E scuotendo la testa, rientrò in casa. Il mattino dopo, il custode tornò alla tomba di Edi.

- Sì, me l’aspettavo – disse il postino con una voce appena udibile – quand’ero già ammalato e si capiva che non sarei durato a lungo, i miei amici venivano a trovarmi all’ospedale e insistevano perché sposassi Francesca, per via della pensione, naturalmente… In fin dei conti ero stato io a convincerla a lasciare il marito e venire a vivere con me… ma io non ne ho mai voluto sapere. Così, quando son morto, Francesca è rimasta da sola e senza aiuti.
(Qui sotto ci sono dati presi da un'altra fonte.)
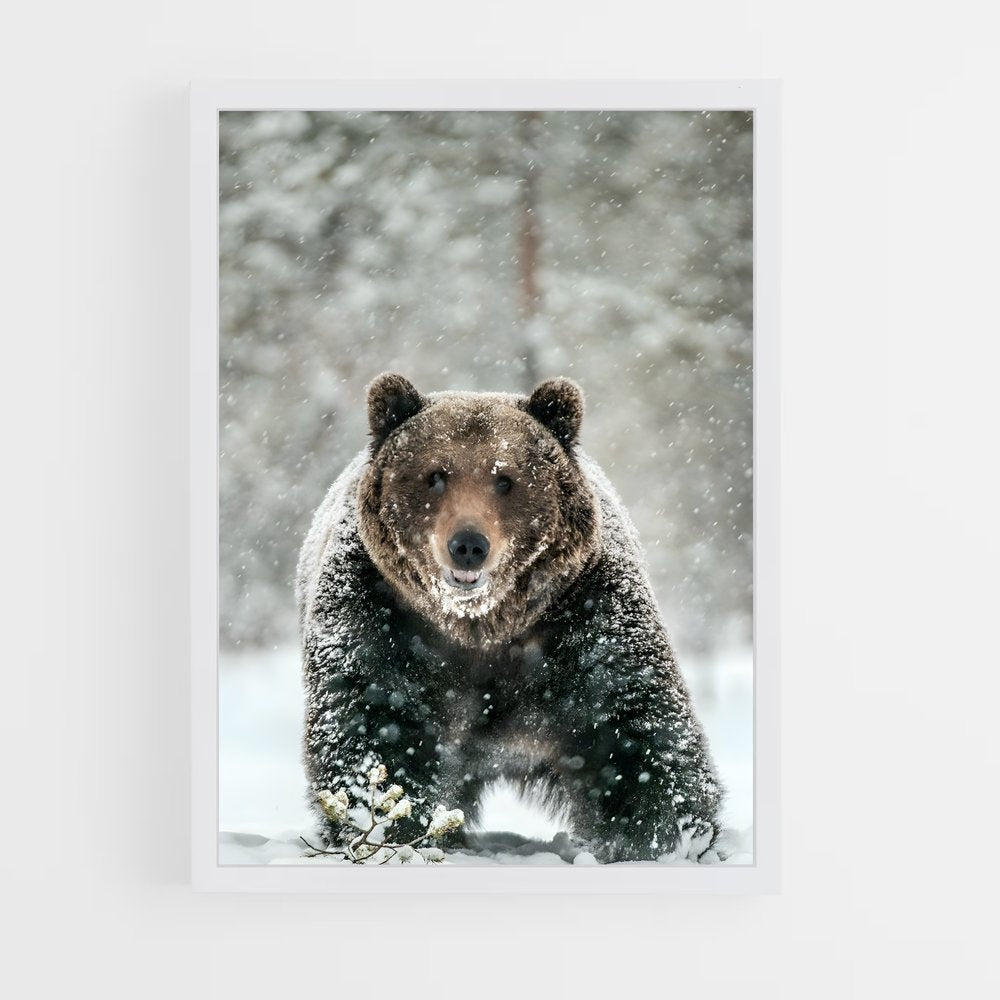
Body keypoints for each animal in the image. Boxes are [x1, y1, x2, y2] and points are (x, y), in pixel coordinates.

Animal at [296, 373, 722, 863]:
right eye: (435, 475)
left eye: (505, 478)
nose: (468, 544)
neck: (481, 624)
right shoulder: (380, 614)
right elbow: (375, 720)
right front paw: (389, 829)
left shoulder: (586, 617)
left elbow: (631, 721)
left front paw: (662, 836)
Qui la voce del postino si affievolì ulteriormente:

- Il buio sta scendendo su di me… devo andare.

E il custode, con voce concitata:

- Edi, non lasciarmi così. I segreti, i segreti che tu conosci sul vostro mondo, devi dirmeli, devi mettermi al corrente di quel che devo fare!

- Non cercare di parlare ancora coi morti – riprese ancora una volta il postino con una voce minacciosa che il custode non gli aveva mai sentito – già lo stare in questo posto ti consuma. In questo recinto, l’aria è malsana e anche le piante stentano a crescere. Ti stai inoltrando su una strada senza ritorno. Tu vuoi indagare, sapere… Ma il nostro mondo è impenetrabile. Stai lontano o il regno dei morti ti consumerà… dimentica quel che ti ho detto o non vedrai la vecchiaia.
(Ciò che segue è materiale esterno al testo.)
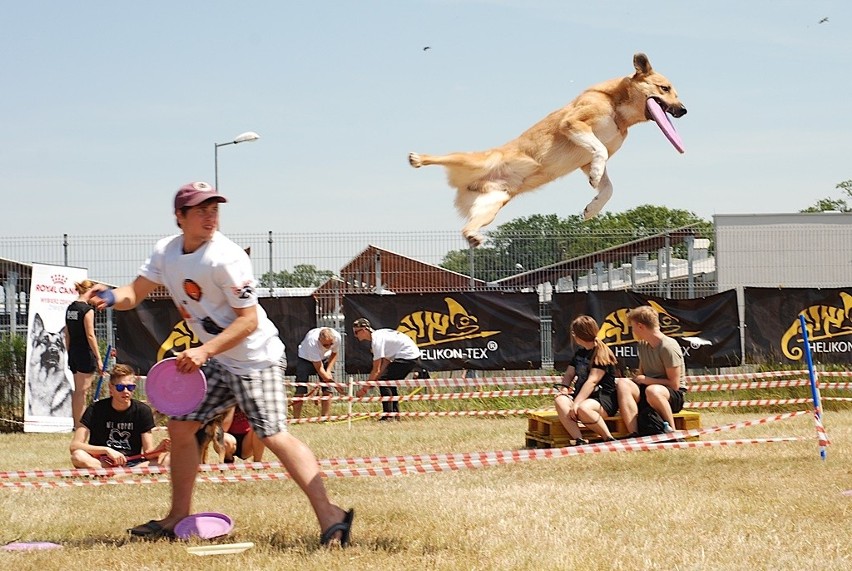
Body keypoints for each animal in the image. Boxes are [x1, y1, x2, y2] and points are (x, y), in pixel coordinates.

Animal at [410, 54, 688, 248]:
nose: (684, 110)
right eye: (664, 88)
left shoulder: (586, 159)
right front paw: (596, 178)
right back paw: (417, 158)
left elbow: (608, 187)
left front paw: (592, 207)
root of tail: (471, 184)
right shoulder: (573, 124)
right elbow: (599, 151)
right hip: (475, 161)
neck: (619, 110)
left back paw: (473, 237)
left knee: (467, 227)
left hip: (491, 205)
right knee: (442, 157)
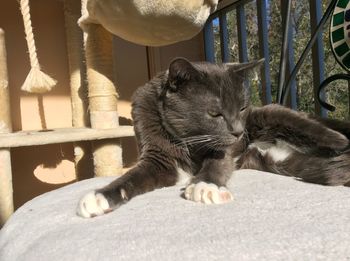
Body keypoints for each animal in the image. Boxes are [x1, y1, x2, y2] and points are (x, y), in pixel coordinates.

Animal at [77, 57, 350, 217]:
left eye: (242, 107)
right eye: (215, 113)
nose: (239, 132)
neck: (186, 142)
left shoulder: (227, 146)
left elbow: (218, 160)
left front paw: (205, 186)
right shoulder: (158, 157)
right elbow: (133, 176)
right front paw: (101, 196)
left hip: (270, 115)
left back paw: (340, 142)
Queste ultime parole sembravano sprofondare nella terra. Il custode rimase stordito e per un po’ non poté rendersi conto di dov’era.

- Ecco, se n’è andato… E io non ho ricevuto le risposte che cercavo.
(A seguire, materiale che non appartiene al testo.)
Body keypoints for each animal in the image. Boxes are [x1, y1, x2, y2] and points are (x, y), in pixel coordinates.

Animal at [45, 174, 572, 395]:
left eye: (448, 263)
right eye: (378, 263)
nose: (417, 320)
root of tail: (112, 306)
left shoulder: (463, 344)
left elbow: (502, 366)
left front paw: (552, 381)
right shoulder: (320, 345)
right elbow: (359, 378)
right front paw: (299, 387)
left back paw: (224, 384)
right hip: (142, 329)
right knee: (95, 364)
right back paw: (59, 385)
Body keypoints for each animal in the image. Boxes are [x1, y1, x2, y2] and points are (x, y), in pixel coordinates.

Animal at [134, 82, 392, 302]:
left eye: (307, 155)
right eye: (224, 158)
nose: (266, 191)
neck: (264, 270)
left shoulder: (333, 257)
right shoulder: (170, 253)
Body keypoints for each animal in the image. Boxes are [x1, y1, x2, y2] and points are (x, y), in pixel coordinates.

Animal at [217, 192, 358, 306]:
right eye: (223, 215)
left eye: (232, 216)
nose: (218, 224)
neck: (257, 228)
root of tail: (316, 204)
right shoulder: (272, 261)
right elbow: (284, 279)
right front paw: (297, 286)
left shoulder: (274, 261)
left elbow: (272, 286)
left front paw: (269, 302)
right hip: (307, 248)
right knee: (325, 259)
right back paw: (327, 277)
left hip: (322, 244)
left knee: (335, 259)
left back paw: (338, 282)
Porse l’orecchio sulla lapide e chiamò ancora a lungo, ma nessuna voce uscì più da sottoterra, né quel giorno, né in quelli successivi.

- Forse la sua voce è diventata troppo fioca e le mie orecchie non sono più in grado di sentirla… O forse si è allontanato troppo… o qualcuno gli impedisce di parlare. Ma io non posso abbandonare la partita proprio adesso… troverò qualcuno che sappia, qualcuno che voglia darmi consigli precisi per il momento in cui scenderò sottoterra… perché quello è il momento cruciale. Non si tratta più di cinquanta o cent’anni. È’ in gioco l’eternità e chi mai vorrebbe trascorrere in malo modo quel tempo infinito?

Il custode trascinava le giornate in preda all’amarezza e allo sconforto. Si aggirava per i sentieri di ghiaia e parlava da solo, sovente ad alta voce. Quanto ai visitatori, o non sentiva la loro voce o rispondeva in modo insensato alle loro domande. Poi, un mattino tornò alla tomba di Ivonne. La chiamò a lungo, senza ottenere risposta, finché dalla terra emerse un bisbiglio difficile da decifrare.

- Ivonne, Ivonne, mi sentite?

- Tu mi parli da lontano… Qui tutto è inganno… Da tempo giro per questi posti desolati e non incontro nessuno che mi dia notizie di mia figlia… Lasciami… Lasciami al mio sonno.